State's judges not for sale; Big bucks not 'investing' in Arizona bench
Arizona Republic editorial, Nov. 10, 2004
Read it and smile, Arizona.
This state's Supreme Court judges are appointed, not elected. That means we
didn't have to read post-election coverage like this from the Charleston
Daily Mail in West Virginia:
"The state's newest Supreme Court justice says he will be an independent thinker
and will not be influenced by the estimated $3.5 million spent by a single coal
executive on his behalf."
Coal executive Don Blankenship's Massey Energy Co. will have several cases
before the West Virginia Supreme Court, according to the Charleston Gazette,
"including the company's appeal of a more than $60 million jury verdict against
it."
Blankenship says the money he spent on the race was not meant to buy influence.

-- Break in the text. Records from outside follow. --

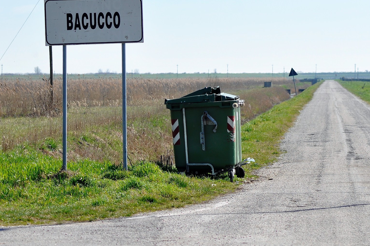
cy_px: 131
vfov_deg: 7.8
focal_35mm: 176
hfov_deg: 11.7
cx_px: 190
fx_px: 1804
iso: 200
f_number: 7.1
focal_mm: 75
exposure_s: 1/800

What would you think, if you lived in West Virginia?
The Associated Press says the race was "one of the nastiest and most expensive
judicial races in the nation."
It didn't happen here.
When a case comes before Arizona's Supreme Court, nobody wonders if the judgment
was prepaid with campaign contributions. Our Supreme Court justices are
appointed from a list of qualified applicants who have been well vettedNone of
these judges has to worry about alienating a potential donor over a ruling. None
of them has to think about how much money will be needed to finance re-election.
All of them can focus on the law and the individual facts of the case at hand,
which is exactly what an independent judiciary is supposed to do.
Arizona's got it. And that's worth celebrating.